For what it's worth:
I'll just address how to factor quadratics.
First, you need to master performing multiplications of the form $(ax+b)(cx+d)$. Factoring is essentially doing this in reverse.
As for factoring:
Here's one way, by example, to factor certain quadratics; namely, where the quadratic factors as $(ax+b)(cx+d)$, where $a,b,c,d$ are all integers.
To factor $2t^2+7t+3,$ I would obtain the factorization by just "guessing and checking":
You first write $\tag{1} 2t^2+7t+3=(at+b)(ct+d). $
You first guess values for $a$ and $c$. This is an educated guess: The product $ac$ has to be 2 because if you multiplied the right hand side of (1) out, the $t^2$ term will be $ac\cdot t^2$ and the $t^2$ term on the left is just $2t ^2$.

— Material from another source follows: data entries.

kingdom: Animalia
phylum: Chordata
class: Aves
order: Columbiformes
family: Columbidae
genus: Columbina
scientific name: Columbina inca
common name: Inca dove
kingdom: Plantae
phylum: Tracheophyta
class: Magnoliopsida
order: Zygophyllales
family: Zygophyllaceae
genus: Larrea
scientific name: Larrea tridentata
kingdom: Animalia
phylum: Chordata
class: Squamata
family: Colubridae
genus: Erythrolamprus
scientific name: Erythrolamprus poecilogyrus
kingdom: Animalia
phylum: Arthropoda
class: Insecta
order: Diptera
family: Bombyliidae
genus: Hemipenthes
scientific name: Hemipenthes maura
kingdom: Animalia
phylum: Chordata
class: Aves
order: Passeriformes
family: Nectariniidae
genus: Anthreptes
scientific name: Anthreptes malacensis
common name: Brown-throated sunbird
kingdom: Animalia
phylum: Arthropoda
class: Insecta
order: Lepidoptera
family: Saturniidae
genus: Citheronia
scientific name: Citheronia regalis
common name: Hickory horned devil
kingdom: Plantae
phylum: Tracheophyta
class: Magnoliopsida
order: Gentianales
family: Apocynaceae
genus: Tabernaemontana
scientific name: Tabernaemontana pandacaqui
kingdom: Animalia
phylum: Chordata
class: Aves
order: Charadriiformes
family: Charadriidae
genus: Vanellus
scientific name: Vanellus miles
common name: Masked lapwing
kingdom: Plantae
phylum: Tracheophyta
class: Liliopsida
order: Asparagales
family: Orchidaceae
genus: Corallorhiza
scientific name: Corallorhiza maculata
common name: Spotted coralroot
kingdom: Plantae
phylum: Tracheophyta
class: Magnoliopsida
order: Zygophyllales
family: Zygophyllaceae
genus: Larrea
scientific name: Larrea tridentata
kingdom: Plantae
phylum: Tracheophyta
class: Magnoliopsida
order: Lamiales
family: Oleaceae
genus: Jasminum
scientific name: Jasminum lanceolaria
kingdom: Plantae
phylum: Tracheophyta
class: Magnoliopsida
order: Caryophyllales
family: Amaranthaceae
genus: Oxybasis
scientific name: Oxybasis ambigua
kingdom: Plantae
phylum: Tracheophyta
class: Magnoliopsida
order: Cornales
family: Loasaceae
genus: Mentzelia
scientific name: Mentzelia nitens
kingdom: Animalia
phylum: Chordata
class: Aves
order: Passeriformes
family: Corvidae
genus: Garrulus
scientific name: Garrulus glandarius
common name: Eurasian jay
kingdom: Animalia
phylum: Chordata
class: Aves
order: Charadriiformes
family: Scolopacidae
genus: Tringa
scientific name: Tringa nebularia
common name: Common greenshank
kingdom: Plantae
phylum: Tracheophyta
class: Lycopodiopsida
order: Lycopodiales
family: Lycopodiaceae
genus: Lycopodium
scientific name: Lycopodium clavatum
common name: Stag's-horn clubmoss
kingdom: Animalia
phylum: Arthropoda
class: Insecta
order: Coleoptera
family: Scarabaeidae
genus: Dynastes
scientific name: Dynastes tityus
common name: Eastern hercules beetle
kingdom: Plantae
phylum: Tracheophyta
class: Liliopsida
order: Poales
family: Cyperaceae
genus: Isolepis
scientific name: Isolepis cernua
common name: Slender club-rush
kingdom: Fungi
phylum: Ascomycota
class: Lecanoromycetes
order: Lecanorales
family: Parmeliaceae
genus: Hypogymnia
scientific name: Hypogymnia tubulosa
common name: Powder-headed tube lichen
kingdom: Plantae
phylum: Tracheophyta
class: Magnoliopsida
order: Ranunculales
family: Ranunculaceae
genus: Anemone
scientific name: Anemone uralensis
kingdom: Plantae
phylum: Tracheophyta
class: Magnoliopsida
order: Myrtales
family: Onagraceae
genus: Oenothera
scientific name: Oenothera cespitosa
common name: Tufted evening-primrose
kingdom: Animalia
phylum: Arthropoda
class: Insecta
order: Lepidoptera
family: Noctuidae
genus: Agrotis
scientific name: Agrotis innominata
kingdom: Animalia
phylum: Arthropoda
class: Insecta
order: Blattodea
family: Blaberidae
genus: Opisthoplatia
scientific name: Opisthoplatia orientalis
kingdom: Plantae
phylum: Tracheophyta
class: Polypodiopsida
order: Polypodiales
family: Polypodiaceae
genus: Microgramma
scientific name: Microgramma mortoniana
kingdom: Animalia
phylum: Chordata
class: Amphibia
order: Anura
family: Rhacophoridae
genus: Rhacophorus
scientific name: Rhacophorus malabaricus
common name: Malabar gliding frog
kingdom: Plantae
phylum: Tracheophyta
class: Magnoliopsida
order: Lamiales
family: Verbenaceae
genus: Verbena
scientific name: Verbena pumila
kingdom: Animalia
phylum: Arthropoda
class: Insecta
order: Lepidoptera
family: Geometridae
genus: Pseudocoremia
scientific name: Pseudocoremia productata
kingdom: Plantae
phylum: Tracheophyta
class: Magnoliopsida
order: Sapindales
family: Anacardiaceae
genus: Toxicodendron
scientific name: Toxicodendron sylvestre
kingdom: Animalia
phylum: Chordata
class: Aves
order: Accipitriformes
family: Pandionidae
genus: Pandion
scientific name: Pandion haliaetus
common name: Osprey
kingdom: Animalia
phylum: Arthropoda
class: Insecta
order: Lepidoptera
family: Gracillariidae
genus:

Here's the guess: $a=2, c=1$. Let's try that. This gives us
$\tag{2} 2t^2+7t+3=(2t+b)(t+d). $
Next, we guess the values of $b$ and $d$. But, it's an educated guess. Because the product $bd$ has to be 3 (the constant term on the left hand side of $(2)$ is 3), we guess
$\tag{3} b= 3, d= 1, \quad \text{or} \quad b=-3, d=-1 $ (note we made two guesses at the same time. We know since the product is positive 3, that $b$ and $d$ have the same signs. So we guess magnitudes and try all possible sign combinations).
Then we have
$\tag{4} 2t^2+7t+3=(\color{darkgreen}{2t}+\color{maroon}{\pm 3})(\color{maroon}{t}+\color{darkgreen}{\pm1}). $
Here comes the "check" part: The $t$ term on both sides of $(4)$, after expansion, has to be $7t$. This is obvious looking at the left hand side. How is the $t$ term on the right hand side obtained? Well from two parts: it's the sum of the product of the maroon quantities and the product of the green quantities. You need to decide if any choices of sign will give you $7t$. Here we have, taking the products and summing: $ \color{darkgreen}{2t}\cdot (\color{darkgreen}{+1})+(\color{maroon}{+3})\cdot \color{maroon}t=5t ,\qquad \color{darkgreen}{2t}\cdot (\color{darkgreen}{-1})+(\color{maroon}{-3})\cdot \color{maroon}t=-5t . $ None work...
But that's not altogether bad, at least we know the guesses in (3) do not work.
Let's try a different guess:
$ 2t^2+7t+3=(\color{darkgreen}{2t}+\color{maroon}{\pm 1})(\color{maroon}{t}+\color{darkgreen}{\pm3}). $
Here, if we chose $ \color{maroon}{+1}$ and $\color{darkgreen}{+3}$:
$ 2t^2+7t+3=(\color{darkgreen}{2t}+\color{maroon}{ 1})(\color{maroon}{t}+\color{darkgreen}{ 3}) $ works (check)! And we are done.